China made its hurt feelings known through imposing punishing tariffs on Australian products, estimated to have cost our economy about $20 billion between 2019 and 2022. Those tariffs have now mostly been unwound and without much in the way of concession from Australia.

And yet still, despite the pandas, the Penfolds wine and the careful diplomatic language about renewal and shared interests, there were clear reminders that our biggest trading partner is still an autocratic regime and our region’s greatest security threat.

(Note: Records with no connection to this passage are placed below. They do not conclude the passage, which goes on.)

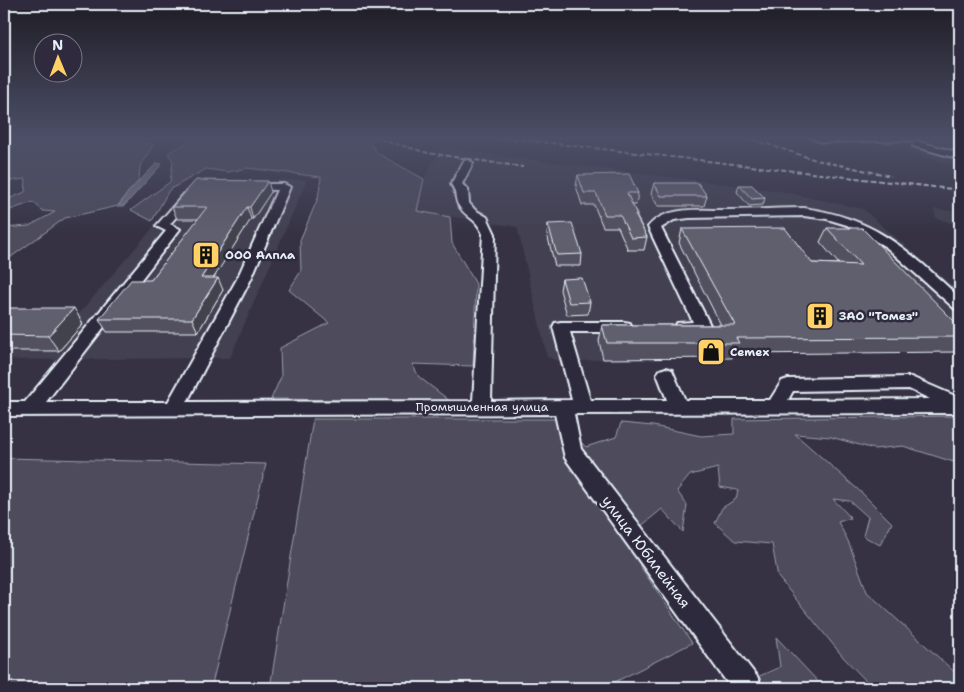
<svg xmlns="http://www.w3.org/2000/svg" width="964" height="692" font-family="'Shantell Sans',sans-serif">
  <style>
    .built { fill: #433f51 }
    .green { fill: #4d4b5c; stroke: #9a9eaa }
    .water { fill: #70717f; stroke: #a0a4af }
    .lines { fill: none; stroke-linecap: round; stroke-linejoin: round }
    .minor-casing { stroke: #e8f1f8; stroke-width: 4 }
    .minor { fill: #2f2a3d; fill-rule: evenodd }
    .rail { stroke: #e8f1f8; stroke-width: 2; stroke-dasharray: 5 2.5; stroke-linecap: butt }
    .wall { fill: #53515f; stroke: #e8f1f8 }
    .shaded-wall { fill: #43424d; stroke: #e8f1f8 }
    .building { fill: #605e6e; stroke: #e8f1f8 }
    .labels { text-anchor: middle; stroke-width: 5; stroke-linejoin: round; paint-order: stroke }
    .poi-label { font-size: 12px; font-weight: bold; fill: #e8f1f8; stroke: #2f2a3d; text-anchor: start }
    .street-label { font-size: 12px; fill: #e8f1f8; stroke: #2f2a3d }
    .near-street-label { font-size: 15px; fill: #e8f1f8; stroke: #2f2a3d }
  </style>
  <rect width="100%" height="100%" fill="#363244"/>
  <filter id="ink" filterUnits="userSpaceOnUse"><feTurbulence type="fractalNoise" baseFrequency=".02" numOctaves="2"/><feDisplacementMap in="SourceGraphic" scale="10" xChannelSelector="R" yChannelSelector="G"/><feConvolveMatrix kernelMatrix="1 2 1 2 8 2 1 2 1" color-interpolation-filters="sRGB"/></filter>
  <g filter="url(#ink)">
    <path class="built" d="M960 138V167L881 143 885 140Z
      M442 145 472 152 780 191 863 209 960 293V352L736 354 732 358 603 359 566 363 547 357 517 227 417 211 424 179Z
      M307 180 230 358 4 360V334L70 324 193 181Z
      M934 209 960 212V226L936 218Z"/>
    <path class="green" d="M28 137H150L145 143 154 144 140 166 139 180 118 206 65 218 4 262V228L29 226 55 212 43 211 33 202 4 212V201L25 192 26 179 7 181 4 176V153Z
      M197 137H363L367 138 377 153 424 179 417 211 450 217 452 243 476 284 473 366 412 364 419 377 450 401 271 399 281 377 280 348 329 323 289 290 301 271 300 240 318 198 321 177 247 168 228 172 206 169 169 190 152 221 131 210 170 182 173 161 168 153Z
      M960 416V464L903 446 874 449 831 437 795 434 863 494 892 523 880 545 863 536 868 517 850 501 833 499 851 518 838 522 848 541 867 592 960 677V688H873L844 658 778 577 772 544 735 541 715 523 722 508 736 499 738 490 720 487 718 468 690 475 677 491 687 505 683 532 662 509 640 527V566L692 643 603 688H270L313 419H558L586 447 616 437 621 423 653 426 701 436 734 434V419Z
      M4 458 266 464 211 688H4Z
      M776 637 824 688H763L755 678 780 667Z"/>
    <path class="water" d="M157 163 162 164 124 206H118L129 191Z"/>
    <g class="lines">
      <defs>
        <path id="minor" d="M810 137H919L914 140 821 142Z
          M916 141 960 153V159L913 146V142Z
          M468 160 473 163 462 184 468 190 469 203 475 210 487 217 495 234 491 401 572 400 553 327 555 323 561 322H624L630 323 632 327 630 331 624 332H570L590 400H667L657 374 660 370 666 368 672 370 685 400H770L782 381 788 379 911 377 960 398V413L574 414 581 449 758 678 762 688H731L565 458 555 414 4 416V402H25L166 231 156 226 184 194 188 193 194 196 170 224 180 229 46 402H168L237 279 277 190 244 189V185L248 184H284L290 187 251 279 187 402 473 401 483 234C475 216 468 220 459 206 454 199 458 194 451 184L464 161ZM909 389 930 399 788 400 793 391Z
          M804 208C876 218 909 251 960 298V311L955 309 886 247 847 225 827 219 804 216 689 218 674 220 661 228 711 327 709 331H677L675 327 677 323 693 322 648 227C666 204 705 211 730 210 754 210 779 208 804 208Z"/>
      </defs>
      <use href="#minor" class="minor-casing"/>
      <use href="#minor" class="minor"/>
      <path class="rail" d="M373 137 428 153 523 167
        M498 137 960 190
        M746 137 816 160 891 176"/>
    </g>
    <path class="wall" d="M578 175 638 193 636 205H632L637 215V217L647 237 644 250H628L618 227H603L594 205H582L576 186Z
      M654 183 707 196 704 206H658L651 194Z
      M739 185 765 198 763 205 749 206 737 192Z
      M271 192 253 219H251L213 278 223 290 198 332H107L99 319 151 280 199 219H177L172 207Z
      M548 224 582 254 581 266H555L547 234Z
      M827 228 960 327V349L958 352 734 354 732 358 603 359 599 341 602 325H721L679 243 682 229 812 263 839 264 820 242Z
      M562 279 590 302 588 314 567 315 560 290Z
      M4 308 83 324 59 351H4Z"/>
    <path class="shaded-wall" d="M268 181 271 192 253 219 250 207Z
      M247 207 251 219 206 290 201 278Z
      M218 278 223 290 198 332 192 319Z
      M74 308 83 324 59 351 48 336Z"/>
    <path class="building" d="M629 174 638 193H627L637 215H635L647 237 631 238 620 215H605L596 193H584L578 175Z
      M196 180 268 181 250 207H247L201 278H218L192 319H99L131 280H151L207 207H172Z
      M654 183H698L707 196H661Z
      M739 185H752L765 198 752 199Z
      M572 223 582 254 557 255 548 224Z
      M785 228 812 263 861 265 827 228H862L960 327V337L736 338 739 343H607L602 325H735L682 229Z
      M582 278 590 302 569 303 562 279Z
      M4 308H74L48 336 4 335Z"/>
  </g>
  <linearGradient id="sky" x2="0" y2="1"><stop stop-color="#1e1c25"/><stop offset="0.59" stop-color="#4c4f67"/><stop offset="1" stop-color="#4c4f67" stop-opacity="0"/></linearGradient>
  <rect width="964" height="234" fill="url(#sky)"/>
  <defs>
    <symbol id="building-square" viewBox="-11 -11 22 22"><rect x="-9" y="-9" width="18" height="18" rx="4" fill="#ffd166" stroke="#2f2a3d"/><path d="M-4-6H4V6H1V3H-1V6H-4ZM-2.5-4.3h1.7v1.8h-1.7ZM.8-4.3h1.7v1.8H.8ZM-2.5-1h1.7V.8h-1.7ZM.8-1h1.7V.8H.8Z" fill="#111"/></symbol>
    <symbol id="shop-square" viewBox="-11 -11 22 22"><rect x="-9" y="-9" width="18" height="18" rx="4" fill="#ffd166" stroke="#2f2a3d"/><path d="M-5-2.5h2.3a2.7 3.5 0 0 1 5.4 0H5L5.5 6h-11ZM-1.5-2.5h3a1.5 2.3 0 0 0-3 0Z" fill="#111"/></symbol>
  </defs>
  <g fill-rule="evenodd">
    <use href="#building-square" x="190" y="239" width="32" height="32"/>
    <use href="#building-square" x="804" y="300" width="32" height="32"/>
    <use href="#shop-square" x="695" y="336" width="32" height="32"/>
  </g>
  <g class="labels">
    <g class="poi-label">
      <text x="225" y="259">ООО Алпла</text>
      <text x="839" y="320">ЗАО "Томез"</text>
      <text x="730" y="356">Cemex</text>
    </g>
    <g class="street-label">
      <text x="482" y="411">Промышленная улица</text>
    </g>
    <g class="near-street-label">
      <text transform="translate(646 552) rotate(53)" y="5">улица Юбилейная</text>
    </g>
  </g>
  <rect width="964" height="692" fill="none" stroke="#2f2a3d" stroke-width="20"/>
  <rect x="10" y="10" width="944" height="672" fill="none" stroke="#e8f1f8" stroke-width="2" filter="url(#ink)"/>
  <g transform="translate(58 58) rotate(359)"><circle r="24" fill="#2f2a3d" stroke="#797a88"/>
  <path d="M0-4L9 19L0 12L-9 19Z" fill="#ffd166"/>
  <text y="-8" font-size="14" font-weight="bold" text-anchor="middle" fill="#e8f1f8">N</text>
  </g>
</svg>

Taking her place among her journalistic colleagues at that Parliament House media event was Australian Sky News reporter Cheng Lei, who in October was released from a Chinese jail after being detained for three years on ill-defined charges. Her presence was clearly irritating to the Chinese contingent, two members of which flanked Lei in an apparent attempt to block television news cameras from filming her. Efforts by Australian public servants to move them were ignored.

As Premier Li spoke at the front of the room about mutual respect, members of the Chinese delegation worked to prevent an Australian journalist from doing her job, in her own country, in Australia’s home of democracy. The incident drove home the realities of doing business with China, and their readiness to ignore the rules if it suits them.

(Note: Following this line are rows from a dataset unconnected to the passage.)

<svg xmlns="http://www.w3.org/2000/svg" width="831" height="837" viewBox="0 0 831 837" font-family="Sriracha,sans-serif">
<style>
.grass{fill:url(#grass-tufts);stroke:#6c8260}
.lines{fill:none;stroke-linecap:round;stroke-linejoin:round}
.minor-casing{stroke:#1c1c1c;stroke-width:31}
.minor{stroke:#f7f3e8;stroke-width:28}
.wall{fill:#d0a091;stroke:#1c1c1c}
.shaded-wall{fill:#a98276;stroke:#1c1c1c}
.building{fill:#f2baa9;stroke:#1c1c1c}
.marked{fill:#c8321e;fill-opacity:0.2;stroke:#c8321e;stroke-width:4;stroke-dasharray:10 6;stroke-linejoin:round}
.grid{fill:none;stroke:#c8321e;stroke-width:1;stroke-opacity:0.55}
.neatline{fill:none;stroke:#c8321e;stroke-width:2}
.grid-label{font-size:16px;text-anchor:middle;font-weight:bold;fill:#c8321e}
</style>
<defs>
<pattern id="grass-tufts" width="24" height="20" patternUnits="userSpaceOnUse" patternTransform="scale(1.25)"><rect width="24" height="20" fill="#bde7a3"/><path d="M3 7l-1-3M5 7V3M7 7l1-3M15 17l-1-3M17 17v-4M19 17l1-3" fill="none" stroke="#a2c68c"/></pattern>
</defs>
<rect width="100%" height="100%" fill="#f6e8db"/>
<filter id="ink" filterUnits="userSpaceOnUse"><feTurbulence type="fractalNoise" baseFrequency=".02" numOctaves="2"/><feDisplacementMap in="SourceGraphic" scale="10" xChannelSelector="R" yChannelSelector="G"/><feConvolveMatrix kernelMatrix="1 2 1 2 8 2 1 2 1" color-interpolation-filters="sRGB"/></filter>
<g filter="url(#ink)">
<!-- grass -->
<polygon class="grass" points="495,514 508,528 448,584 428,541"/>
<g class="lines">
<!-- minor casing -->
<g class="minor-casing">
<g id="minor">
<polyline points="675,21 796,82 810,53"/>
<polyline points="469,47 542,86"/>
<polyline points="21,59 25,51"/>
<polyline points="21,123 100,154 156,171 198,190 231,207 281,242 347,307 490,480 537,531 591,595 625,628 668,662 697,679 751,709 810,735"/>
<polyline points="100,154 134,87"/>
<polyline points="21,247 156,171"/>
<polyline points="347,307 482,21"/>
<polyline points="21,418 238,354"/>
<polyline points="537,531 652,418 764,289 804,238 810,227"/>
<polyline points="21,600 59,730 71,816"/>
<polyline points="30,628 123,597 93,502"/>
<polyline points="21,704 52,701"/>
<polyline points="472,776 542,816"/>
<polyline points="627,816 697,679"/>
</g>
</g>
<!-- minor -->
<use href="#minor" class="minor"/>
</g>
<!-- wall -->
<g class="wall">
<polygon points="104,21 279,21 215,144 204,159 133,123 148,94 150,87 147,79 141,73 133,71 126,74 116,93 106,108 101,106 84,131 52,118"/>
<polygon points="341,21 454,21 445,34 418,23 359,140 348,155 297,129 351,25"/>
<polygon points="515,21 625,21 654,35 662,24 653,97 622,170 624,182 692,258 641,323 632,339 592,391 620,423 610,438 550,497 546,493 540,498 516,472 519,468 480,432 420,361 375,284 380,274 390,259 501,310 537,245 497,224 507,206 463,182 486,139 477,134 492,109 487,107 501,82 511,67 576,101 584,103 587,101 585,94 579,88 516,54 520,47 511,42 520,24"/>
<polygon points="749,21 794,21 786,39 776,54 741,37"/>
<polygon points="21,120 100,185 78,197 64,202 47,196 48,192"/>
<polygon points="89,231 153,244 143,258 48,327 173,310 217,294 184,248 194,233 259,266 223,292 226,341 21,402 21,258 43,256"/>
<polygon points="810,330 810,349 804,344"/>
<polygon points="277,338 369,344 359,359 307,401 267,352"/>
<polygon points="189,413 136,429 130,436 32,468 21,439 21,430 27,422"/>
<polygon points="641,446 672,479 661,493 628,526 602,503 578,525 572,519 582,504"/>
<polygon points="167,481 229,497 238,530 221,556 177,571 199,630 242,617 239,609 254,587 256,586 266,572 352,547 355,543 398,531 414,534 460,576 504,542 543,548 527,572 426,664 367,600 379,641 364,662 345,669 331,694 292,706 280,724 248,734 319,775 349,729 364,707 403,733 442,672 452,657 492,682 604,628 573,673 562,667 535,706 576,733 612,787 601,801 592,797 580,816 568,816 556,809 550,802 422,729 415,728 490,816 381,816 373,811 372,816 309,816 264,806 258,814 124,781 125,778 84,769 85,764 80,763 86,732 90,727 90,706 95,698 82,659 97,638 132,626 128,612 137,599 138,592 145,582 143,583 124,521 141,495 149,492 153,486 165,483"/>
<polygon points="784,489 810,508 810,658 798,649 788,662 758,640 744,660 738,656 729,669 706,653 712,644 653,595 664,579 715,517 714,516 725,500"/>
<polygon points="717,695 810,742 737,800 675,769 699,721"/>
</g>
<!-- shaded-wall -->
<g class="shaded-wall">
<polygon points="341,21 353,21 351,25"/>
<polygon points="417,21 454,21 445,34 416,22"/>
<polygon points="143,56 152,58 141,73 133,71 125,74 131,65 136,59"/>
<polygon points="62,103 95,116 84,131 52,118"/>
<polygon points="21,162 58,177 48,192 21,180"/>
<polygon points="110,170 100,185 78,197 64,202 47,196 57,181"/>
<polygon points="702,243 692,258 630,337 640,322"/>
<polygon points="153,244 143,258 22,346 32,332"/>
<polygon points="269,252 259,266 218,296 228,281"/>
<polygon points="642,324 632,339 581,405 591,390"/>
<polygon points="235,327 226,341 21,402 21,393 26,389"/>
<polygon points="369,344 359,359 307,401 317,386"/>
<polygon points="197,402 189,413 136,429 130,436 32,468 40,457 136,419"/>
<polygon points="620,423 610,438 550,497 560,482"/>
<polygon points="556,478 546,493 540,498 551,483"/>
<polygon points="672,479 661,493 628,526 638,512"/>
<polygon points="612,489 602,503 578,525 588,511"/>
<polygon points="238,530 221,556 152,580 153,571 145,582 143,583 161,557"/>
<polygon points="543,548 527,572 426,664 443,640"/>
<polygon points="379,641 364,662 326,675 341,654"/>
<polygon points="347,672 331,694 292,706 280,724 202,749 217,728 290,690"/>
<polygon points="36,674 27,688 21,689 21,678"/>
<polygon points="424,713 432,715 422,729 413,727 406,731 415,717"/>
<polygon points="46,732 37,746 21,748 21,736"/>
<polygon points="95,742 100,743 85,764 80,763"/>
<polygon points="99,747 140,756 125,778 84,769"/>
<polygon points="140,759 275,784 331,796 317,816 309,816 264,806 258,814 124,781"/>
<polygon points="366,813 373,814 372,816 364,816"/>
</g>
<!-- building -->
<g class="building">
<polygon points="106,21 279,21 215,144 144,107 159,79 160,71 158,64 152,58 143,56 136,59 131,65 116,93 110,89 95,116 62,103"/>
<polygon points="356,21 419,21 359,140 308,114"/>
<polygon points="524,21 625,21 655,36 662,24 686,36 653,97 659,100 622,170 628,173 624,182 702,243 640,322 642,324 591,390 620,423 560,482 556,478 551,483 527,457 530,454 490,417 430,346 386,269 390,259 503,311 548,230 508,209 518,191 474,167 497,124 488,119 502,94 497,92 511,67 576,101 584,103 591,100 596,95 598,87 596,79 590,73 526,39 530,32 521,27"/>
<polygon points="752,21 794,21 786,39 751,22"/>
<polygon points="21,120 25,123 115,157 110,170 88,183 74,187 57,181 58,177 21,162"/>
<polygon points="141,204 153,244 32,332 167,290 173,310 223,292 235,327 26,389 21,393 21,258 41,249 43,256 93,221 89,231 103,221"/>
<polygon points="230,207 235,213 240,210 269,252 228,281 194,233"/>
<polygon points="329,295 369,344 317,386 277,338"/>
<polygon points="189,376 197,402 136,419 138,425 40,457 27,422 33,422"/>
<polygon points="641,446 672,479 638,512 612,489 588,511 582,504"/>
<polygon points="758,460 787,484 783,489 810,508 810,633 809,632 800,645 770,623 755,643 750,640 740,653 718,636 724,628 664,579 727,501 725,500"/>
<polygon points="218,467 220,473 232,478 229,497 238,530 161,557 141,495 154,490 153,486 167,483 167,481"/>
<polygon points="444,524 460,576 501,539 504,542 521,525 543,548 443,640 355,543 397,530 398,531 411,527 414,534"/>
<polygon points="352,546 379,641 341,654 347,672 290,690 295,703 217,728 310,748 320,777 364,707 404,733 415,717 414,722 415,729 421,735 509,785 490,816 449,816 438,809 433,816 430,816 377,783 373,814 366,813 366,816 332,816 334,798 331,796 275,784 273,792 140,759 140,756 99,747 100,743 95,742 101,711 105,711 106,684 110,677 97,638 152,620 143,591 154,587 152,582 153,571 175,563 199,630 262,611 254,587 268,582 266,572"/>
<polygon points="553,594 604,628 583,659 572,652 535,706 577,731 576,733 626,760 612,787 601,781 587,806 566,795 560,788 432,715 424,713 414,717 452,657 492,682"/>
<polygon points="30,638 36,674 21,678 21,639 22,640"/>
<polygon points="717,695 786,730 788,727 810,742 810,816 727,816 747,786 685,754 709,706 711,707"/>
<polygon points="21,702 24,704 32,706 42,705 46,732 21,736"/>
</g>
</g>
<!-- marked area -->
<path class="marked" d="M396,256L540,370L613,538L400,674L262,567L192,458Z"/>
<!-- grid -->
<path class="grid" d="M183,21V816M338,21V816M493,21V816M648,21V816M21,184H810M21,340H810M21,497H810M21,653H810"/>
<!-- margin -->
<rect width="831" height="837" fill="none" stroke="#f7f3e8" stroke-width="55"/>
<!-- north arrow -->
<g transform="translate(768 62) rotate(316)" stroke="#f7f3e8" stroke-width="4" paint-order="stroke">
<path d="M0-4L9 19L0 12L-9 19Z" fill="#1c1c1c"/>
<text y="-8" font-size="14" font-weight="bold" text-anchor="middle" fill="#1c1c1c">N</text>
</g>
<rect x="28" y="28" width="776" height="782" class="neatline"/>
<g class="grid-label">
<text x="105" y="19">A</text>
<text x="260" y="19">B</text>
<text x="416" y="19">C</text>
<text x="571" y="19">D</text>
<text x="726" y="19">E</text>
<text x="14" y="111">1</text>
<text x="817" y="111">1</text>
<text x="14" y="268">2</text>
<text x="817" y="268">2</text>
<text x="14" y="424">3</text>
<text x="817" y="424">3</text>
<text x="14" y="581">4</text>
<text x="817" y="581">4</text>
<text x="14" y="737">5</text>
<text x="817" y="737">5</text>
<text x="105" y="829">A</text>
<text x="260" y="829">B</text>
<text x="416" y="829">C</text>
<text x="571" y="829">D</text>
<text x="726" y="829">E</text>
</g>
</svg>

The incident was a potent reminder too of the plight of Australian writer Yang Hengjun, who remains behind bars in China after he was given a suspended death sentence in February, five years after he was first accused of vague espionage offences.

Mr Albanese said Mr Yang’s case was one of a number of issues he brought up with Mr Li in a “candid” closed-door meeting. It’s a delicate dance for the Prime Minister, whose favourite line when it comes to China is that “will co-operate where we can, and disagree where we must”.

He’ll need all of his political and diplomatic skills to keep the wolf-warrior at bay for good.